Cheniere Energy, Inc. (NYSEAMEX:LNG) was the first company after almost five decades to get a license in the US to export LNG to non-FTA countries like Japan and China. Cheniere is converting its LNG import facility at Sabine Pass, which became infeasible to operate after the supply glut of natural gas, into an export facility. Recently Pangea received the license to export LNG to the countries covered by the FTA with the US, and is building an LNG export facility at Corpus Christi Bay, working with its partner Statoil ASA(ADR) (NYSE:STO).

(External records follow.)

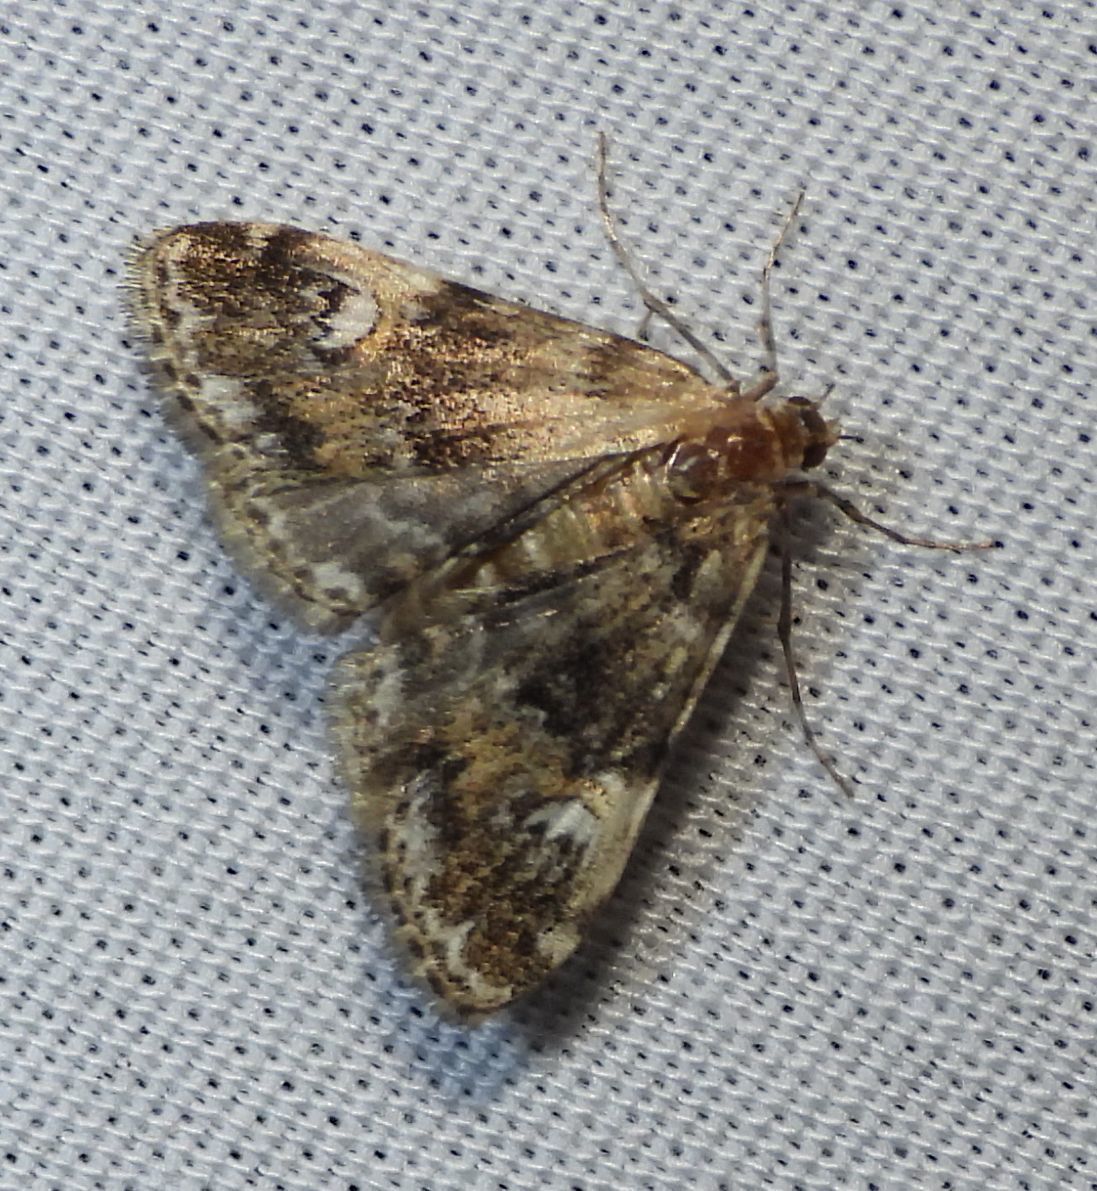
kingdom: Animalia
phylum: Arthropoda
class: Insecta
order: Lepidoptera
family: Crambidae
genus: Elophila
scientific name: Elophila obliteralis
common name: Waterlily leafcutter moth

Though most of the companies are looking forward to exporting LNG to Asian countries to take advantage of the high price differential, the ones located on the West Coast have an added advantage to those lying on the East Coast.

The Pacific Edge:

The export terminals lying on the Pacific Ocean, like that of LNG Canada and Kitimat LNG, enjoy the added advantage of geographical proximity to Asian markets. This ensures lower shipping costs, as well as a greater profit margin for the operators. This adds to the premium price, around four times the price of natural gas in North America, that the companies will be able to take advantage of in the Asian markets of Japan and China.

Foolish conclusion:

If you are an oil and natural gas company, then you will always try to look to access markets from which you can derive the highest profit. Given the fact that Asian countries are the hot spots to sell natural gas, Shell is moving in the right direction and looks to boost its bottom line in the coming years once the LNG export facility becomes operational. Right now, it will be very hard for an investor to take his eyes off this stock.